The film introduces the Safari Ressha, which transforms into Safari GaOh.

==Plot==
The Galaxy Line is about to return to Earth after 25 years running in space when it is attacked by a Cryner piloted by Count Nair. Lady, the Galaxy Line conductor, falls on Earth only with the Lion Ressha, while the other Safari Ressha that compose the Galaxy Line go missing, but she is rescued by the ToQgers. While Count Nair pays a visit to Emperor Zet at the Castle Terminal, Right makes a plan to impulse the Lion Ressha back into space by using a local tower as part of a bridge, but Lady points out that there is not enough Imagination on Earth to power it up, claiming that with the decline of space exploration, people stopped aiming at the stars like they used to 50 years ago when the Galaxy Line was established.
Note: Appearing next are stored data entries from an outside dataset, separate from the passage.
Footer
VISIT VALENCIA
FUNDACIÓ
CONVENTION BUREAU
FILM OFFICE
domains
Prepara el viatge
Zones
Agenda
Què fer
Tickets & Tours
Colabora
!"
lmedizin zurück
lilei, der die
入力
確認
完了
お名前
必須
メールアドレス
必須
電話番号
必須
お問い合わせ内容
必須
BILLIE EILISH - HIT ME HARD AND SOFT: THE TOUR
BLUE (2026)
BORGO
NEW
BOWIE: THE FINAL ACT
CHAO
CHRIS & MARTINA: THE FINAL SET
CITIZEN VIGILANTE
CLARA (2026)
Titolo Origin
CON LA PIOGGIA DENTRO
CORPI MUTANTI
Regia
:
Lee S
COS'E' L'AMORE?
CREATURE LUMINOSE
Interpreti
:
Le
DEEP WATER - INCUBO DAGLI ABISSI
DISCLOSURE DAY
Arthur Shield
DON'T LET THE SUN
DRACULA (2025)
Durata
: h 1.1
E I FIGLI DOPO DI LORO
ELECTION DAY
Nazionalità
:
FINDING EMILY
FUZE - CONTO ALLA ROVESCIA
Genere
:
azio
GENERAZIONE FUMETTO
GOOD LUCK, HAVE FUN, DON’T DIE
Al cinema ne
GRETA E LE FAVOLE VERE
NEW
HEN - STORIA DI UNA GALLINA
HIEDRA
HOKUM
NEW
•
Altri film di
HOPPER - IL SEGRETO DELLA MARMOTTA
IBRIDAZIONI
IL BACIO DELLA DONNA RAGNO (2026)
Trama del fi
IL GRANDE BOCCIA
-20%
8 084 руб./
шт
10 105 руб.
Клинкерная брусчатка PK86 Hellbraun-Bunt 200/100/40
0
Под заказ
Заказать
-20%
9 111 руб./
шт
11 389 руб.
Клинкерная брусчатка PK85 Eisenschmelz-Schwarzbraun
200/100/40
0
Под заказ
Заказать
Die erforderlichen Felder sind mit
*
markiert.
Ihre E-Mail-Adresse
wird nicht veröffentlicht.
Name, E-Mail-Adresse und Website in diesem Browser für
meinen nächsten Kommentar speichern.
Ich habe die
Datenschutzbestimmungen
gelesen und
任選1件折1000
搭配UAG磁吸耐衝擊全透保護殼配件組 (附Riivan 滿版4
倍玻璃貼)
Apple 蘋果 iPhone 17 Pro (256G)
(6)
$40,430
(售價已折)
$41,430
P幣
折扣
Soon after, Count Nair and his partner, the Hound Shadow attack the ToQgers in order to hunt down the Lion Ressha, but while Right flees with Lady, the other four ToQgers stay behind to cover for them. Assisted by Akira, who appears to help them as well, Right runs with the Rainbow Line, dragging the Lion Ressha with it, but there is not enough Imagination to complete the bridge. However, the Fire Ressha uses its extinguisher to create a rainbow, drawing the attention of all the children in the vicinity and inspiring their Imagination, allowing Right to complete the bridge

Now with a way back to space opened, Lady thanks Right and lends him the five Safari Ressha, which the ToQgers use to defeat Count Nair and Hound Shadow. However, the two enlarge and combine, proving themselves too strong for the ToQgers and their Ressha. But Lady returns in time with all five of the Safari Ressha gathered to form Safari GaOh to allow the ToQgers to defeat Count Nair and Hound Shadow for good. After Right returns the Safari Ressha to Lady, she bids farewell to the ToQgers and departs from Earth to start another 25-year-long journey through the stars.

==Cast==
- Right (ライト, Raito): Jun Shison (志尊 淳, Shison Jun)
- Tokatti (トカッチ, Tokatchi): Jin Hiramaki (平牧 仁, Hiramaki Jin)
- Mio (ミオ): Riria (梨里杏)
- Hikari (ヒカリ): Ryusei Yokohama (横浜 流星, Yokohama Ryūsei)
- Kagura (カグラ): Ai Moritaka (森高 愛, Moritaka Ai)
- Akira Nijino (虹野 明, Nijino Akira): Shin Nagahama (長濱 慎, Nagahama Shin)
- Dark Emperor Zet (闇の皇帝ゼット, Yami no Kōtei Zetto): Kengo Ohkuchi (大口 兼悟, Ōkuchi Kengo)
- Lady (レディ, Redi): Haruka Fukuhara (福原 遥, Fukuhara Haruka)
- Conductor (車掌, Shashō): Tsutomu Sekine (関根 勤, Sekine Tsutomu)
- Ticket (チケット, Chiketto), ToQger Equipment Voice: Kappei Yamaguchi (山口 勝平, Yamaguchi Kappei)
- Wagon (ワゴン): Yui Horie (堀江 由衣, Horie Yui)
- Passko (パス子, Pasuko): M·A·O
- Barone Nero (ネロ男爵, Nero-danshaku): Jun Fukuyama (福山 潤, Fukuyama Jun)
- Madame Noir (ノア夫人, Noa-fujin): Aya Hisakawa (久川 綾, Hisakawa Aya)
- General Schwarz (シュバルツ将軍, Shubarutsu-shōgun): Haruhiko Jō (壤 晴彦, Jō Haruhiko)
- Miss Glitta (グリッタ嬢, Guritta-jō): Noriko Hidaka (日高 のり子, Hidaka Noriko)
- Count Nair (ナイル伯爵, Nairu-hakushaku): Hyadain (ヒャダイン)
- Hound Shadow (ハウンドシャドー, Haundo Shadō): KENN

==Songs==
- Theme song
- "Ressha Sentai ToQger" (烈車戦隊トッキュウジャー, Ressha Sentai Tokkyūjā)
  - Lyrics: Shio Watanabe (渡部 紫緒, Watanabe Shio)
  - Composition & Arrangement: Go Sakabe (坂部 剛, Sakabe Gō)
  - Artist: Daiki Ise (伊勢 大貴, Ise Daiki)
- Insert song
- "Ressha Sentai ToQger Safari" (烈車戦隊トッキュウジャーサファリ, Ressha Sentai Tokkyūjā Safari)
  - Lyrics: Shoko Fujibayashi
  - Composition: Takafumi Iwasaki
  - Arrangement: Takeharu Nakahata
  - Artist: Akira Kushida, Mitsuko Horie

==Promotion==

To promote the film, Tsutomu Sekine, Jun Shison, and Haruka Fukukara unveiled a special ToQger livery Keikyu train at Shinagawa Station on July 14, 2014.